_Problem requirements:_ Go through the entries below, tally each line that has the word "than", and give only the total.

● ● ● ●

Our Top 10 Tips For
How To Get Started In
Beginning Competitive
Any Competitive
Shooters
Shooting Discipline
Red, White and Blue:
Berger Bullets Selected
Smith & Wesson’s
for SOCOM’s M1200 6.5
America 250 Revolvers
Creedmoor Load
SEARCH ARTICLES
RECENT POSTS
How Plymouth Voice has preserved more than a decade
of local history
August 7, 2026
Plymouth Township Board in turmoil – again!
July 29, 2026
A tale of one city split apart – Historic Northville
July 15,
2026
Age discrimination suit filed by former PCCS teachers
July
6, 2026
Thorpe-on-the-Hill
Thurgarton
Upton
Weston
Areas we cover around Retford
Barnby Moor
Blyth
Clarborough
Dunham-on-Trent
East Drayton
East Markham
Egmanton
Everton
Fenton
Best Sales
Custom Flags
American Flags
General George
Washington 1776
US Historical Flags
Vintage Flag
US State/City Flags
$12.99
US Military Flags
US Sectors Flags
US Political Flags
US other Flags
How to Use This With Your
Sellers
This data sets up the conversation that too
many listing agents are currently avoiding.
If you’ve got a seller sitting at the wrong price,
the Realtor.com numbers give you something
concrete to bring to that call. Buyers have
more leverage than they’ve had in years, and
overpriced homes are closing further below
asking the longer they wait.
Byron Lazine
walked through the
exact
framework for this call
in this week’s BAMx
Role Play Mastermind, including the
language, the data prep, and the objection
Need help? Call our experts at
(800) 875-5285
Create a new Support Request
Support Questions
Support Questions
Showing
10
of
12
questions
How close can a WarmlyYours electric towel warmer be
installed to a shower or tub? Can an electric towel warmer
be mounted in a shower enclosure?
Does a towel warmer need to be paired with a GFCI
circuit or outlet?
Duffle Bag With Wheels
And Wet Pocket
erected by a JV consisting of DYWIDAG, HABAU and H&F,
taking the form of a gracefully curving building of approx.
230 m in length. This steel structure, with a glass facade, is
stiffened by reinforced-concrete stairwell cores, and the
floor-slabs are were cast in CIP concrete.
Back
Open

● ● ● ●

_Answer space:_ 2